* Requirement *
How many lines of the data hold the word "print"? State the number and nothing else.

★ ★ ★ ★ ★

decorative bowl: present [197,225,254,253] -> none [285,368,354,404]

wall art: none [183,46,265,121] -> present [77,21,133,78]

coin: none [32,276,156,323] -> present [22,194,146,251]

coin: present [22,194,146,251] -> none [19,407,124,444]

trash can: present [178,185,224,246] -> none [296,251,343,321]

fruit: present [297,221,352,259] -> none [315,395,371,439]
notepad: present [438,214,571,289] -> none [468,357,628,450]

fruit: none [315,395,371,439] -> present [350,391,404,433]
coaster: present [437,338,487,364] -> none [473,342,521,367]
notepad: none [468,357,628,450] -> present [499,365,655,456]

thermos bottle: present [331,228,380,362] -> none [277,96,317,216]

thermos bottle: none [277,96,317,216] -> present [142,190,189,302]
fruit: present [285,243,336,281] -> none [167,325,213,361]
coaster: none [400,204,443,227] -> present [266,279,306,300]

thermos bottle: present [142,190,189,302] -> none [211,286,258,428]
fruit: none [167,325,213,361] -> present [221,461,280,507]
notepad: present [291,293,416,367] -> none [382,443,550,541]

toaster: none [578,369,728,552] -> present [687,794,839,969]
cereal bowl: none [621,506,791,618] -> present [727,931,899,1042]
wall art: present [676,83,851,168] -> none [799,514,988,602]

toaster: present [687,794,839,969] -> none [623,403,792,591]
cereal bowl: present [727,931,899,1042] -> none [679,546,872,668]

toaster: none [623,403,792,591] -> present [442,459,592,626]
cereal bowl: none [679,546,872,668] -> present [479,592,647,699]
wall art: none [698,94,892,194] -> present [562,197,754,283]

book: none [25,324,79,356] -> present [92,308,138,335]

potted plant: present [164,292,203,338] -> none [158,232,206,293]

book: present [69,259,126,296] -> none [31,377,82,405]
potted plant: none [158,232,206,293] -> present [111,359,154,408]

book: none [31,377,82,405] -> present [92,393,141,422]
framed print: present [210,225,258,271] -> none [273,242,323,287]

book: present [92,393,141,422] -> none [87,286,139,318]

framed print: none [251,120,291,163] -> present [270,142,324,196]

★ ★ ★ ★ ★

* Response *
2